If I provided the team with frames and then saw the guys racing on another brand, I'd be pissed off and would be having a serious talk with the team director. If I were a helmet sponsor for a team, even a Pro Tour team riding the Tour de France, and the riders were always being photographed without my helmet on, I'd be pissed off and pulling my money out of the program. Maybe I'm alone, or nearly alone, in this particular belief. Maybe not. It is something I feel strongly about though and is something that teams should consider when sending me their sponsorship requests.

Bottom line, for teams looking to gain new sponsors or keep existing sponsors, the name of the game is "be a good ambassador". Look good. Act smart. Be thankful.

Tim Jackson
Chief Kool-Aid Dispenser
(In all fairness, this critique applies to the wonderful Pro/ Elite team that I currently sponsor. Wear your helmets if you want to keep your sponsorship... I won't be at the next training camp if a helmet rule isn't enforced.)

Posted by Tim Jackson at 8:53 PM


  1. Blogger C posted at 2:53 PM  
    Not riding with a helmet is nothing compared to what I see a lot of teams doing. Not wearing a helmet while stupid, is still perfectly legal in most areas. What is both stupid AND illegal is blowing through traffic lights and stop signs. Despite this, I see team riders doing this on an almost daily basis. Apparently being on a team exempts you from traffic laws. If I were a sponsor - and especially if I were a sponsor outside the industry - I'd be pulling my money from these teams in a nanosecond. Why sponsor someone who's going to annoy motorists by acting like they're above the law and continue to give all cyclists (not just racers) a bad name?
  2. Blogger Yokota Fritz posted at 3:21 PM  
    I almost always wear a helmet. Like you, I typically don't if I'm going across the street to the coffee place or sushi bar. The admin in my building still gives me grief about it.

    I agree with "c" about these club rides that completely blow through lights and signs.
  3. Blogger Guitar Ted posted at 3:52 PM  
    Great rant, Tim, and well said. I agree that the cyclists in question are not being wise, or good examples.

    I'd like to go back to something you stated early on in this post that I think is the crux of the biscuit. ( appologies to Frank Zappa!) Anyway, you stated that your actions as a person affect the lives of those around you. This is where we can go to when we need to point out why these seemingly undeniable personal "freedoms" are....well, not so free!

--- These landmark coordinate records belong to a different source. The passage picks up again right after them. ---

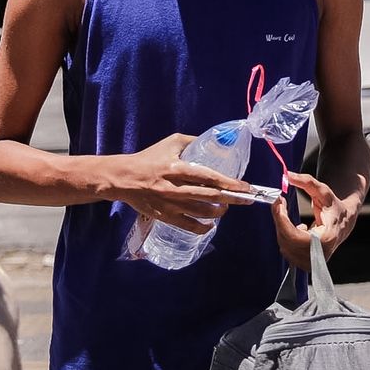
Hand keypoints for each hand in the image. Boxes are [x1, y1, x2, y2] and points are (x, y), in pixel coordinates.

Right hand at [113, 134, 253, 232]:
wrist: (123, 178)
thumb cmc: (148, 158)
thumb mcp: (170, 143)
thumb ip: (191, 142)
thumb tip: (212, 141)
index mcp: (177, 168)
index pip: (209, 176)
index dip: (229, 182)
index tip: (245, 186)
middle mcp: (175, 188)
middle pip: (210, 196)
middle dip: (231, 199)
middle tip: (246, 199)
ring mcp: (170, 204)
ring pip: (201, 212)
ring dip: (218, 212)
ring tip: (224, 208)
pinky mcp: (164, 216)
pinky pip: (188, 226)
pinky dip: (202, 228)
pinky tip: (210, 225)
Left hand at [272, 171, 357, 268]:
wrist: (343, 223)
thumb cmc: (333, 206)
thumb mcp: (323, 191)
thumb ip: (306, 181)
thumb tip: (288, 175)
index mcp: (327, 237)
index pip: (294, 235)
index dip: (282, 219)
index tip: (279, 202)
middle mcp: (321, 253)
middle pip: (287, 241)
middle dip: (280, 221)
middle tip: (280, 205)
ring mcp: (313, 261)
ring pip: (285, 246)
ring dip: (282, 229)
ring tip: (293, 219)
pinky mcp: (306, 263)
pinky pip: (286, 251)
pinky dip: (286, 237)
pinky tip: (297, 231)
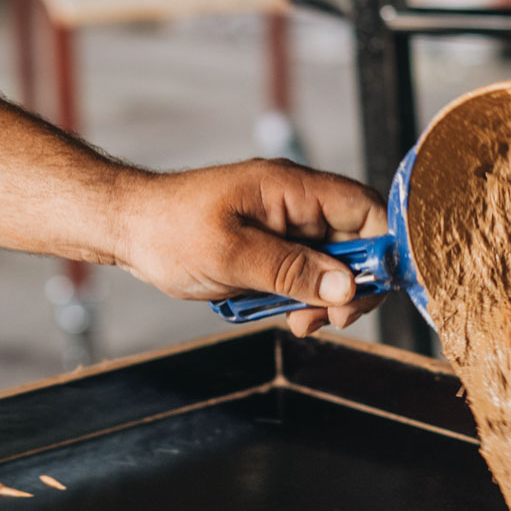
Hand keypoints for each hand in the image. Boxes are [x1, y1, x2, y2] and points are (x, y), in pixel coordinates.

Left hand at [113, 159, 386, 335]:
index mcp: (293, 189)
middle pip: (357, 243)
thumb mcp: (231, 255)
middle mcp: (296, 203)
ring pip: (332, 265)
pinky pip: (305, 273)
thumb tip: (346, 286)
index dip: (381, 250)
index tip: (365, 292)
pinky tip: (285, 314)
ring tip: (298, 321)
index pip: (367, 210)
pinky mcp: (272, 246)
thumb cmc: (169, 230)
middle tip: (327, 319)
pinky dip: (301, 297)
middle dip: (349, 287)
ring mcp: (285, 225)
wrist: (129, 230)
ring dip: (323, 298)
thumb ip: (291, 270)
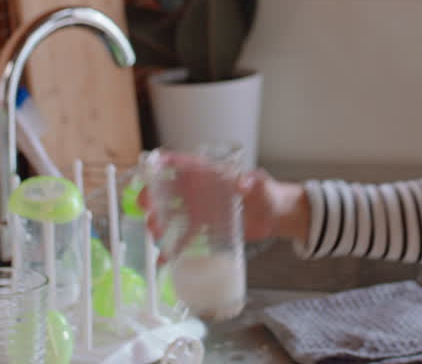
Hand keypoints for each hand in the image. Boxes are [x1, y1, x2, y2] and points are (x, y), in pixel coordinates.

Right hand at [138, 152, 308, 261]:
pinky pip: (186, 237)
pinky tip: (164, 258)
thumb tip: (244, 182)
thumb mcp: (262, 186)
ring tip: (154, 233)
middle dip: (154, 195)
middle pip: (171, 190)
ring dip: (160, 223)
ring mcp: (202, 210)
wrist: (277, 216)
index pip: (187, 164)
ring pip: (173, 215)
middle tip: (144, 205)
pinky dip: (174, 248)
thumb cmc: (269, 194)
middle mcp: (203, 191)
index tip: (151, 164)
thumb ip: (253, 182)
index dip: (168, 162)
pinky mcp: (207, 228)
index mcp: (213, 174)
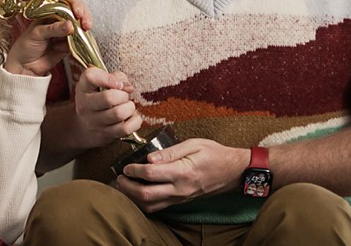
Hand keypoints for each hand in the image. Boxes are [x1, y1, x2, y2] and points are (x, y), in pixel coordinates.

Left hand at [4, 0, 90, 76]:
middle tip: (85, 26)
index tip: (78, 13)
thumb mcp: (37, 33)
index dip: (75, 3)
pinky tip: (62, 48)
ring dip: (82, 32)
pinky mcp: (70, 44)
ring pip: (81, 26)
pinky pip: (80, 42)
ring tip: (76, 38)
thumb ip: (53, 29)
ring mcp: (66, 31)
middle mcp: (60, 18)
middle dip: (84, 16)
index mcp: (51, 10)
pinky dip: (77, 44)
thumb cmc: (26, 45)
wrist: (25, 66)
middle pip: (79, 10)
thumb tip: (70, 25)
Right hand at [72, 67, 143, 147]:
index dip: (108, 78)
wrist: (86, 127)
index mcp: (84, 87)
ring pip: (119, 114)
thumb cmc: (98, 98)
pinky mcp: (106, 134)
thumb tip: (129, 88)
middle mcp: (85, 105)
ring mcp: (95, 122)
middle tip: (124, 97)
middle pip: (109, 98)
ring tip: (127, 107)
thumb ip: (116, 77)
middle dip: (123, 95)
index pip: (90, 77)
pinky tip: (131, 118)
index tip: (118, 84)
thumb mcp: (101, 82)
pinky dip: (135, 121)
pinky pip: (126, 128)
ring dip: (129, 108)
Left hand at [116, 139, 247, 212]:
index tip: (126, 166)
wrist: (232, 171)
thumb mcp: (193, 144)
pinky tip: (137, 193)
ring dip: (133, 198)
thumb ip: (170, 152)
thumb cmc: (213, 153)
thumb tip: (149, 158)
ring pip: (150, 205)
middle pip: (146, 195)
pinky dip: (144, 203)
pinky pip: (158, 207)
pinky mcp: (180, 202)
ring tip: (124, 186)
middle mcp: (180, 189)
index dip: (134, 170)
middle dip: (128, 187)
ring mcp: (180, 198)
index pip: (151, 174)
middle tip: (119, 178)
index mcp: (183, 172)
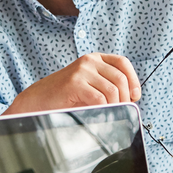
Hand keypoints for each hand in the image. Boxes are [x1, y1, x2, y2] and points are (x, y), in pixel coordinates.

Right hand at [4, 53, 140, 115]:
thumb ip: (106, 85)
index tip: (135, 96)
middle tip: (123, 110)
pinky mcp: (74, 83)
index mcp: (94, 59)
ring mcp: (81, 71)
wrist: (37, 100)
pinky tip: (99, 113)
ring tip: (110, 113)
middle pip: (120, 78)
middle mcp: (89, 61)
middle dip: (126, 98)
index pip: (123, 63)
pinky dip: (104, 109)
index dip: (133, 80)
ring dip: (115, 105)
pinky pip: (99, 99)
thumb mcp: (88, 85)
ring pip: (112, 90)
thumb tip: (131, 98)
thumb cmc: (63, 96)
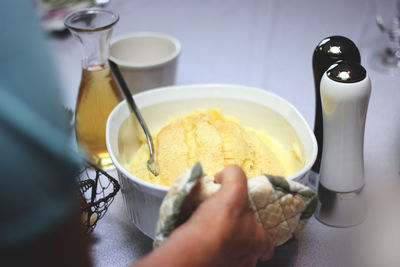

    Even if you are not a family member, and your actions seem to affect no one, it's a shame and a lie to think this way. As a cyclist, you have impact. Heck, as a person you have impact! You just do not slip by "under the radar" like so many of us think we are doing. You are noticed. People are watching. Don't believe me? Take notice of your own watching and commenting on other folks. Guess what? They are doing the same.

    The final thing to remember is that there is no greater joy than passing on your passion to others. either directly or indirectly. When that junior developement squad sees the elite racers enjoying the ride and sharing their passion, that's cool. But when those same elite riders are seen blowing through stop signs, clogging the traffic lanes, and not wearing protective gear they are "breeding" more like behaviour. Not just on the junior developement team, but on any other cyclists that look up to the guys on this team.

    You are right to with hold sponsorship from teams like this.
  4. Blogger Tim Jackson posted at 8:47 PM  
    Thanks to all for commenting.

    Yes, the helmet thing is very much a personal issue for me. However, relevant to the discussion about sponsorship relations, it is just plain stupid to represent sponsors so poorly. Whether it's not wearing a sponsors helmet or acting like an ass while on the bike, to keep sponsors you have to be good to them.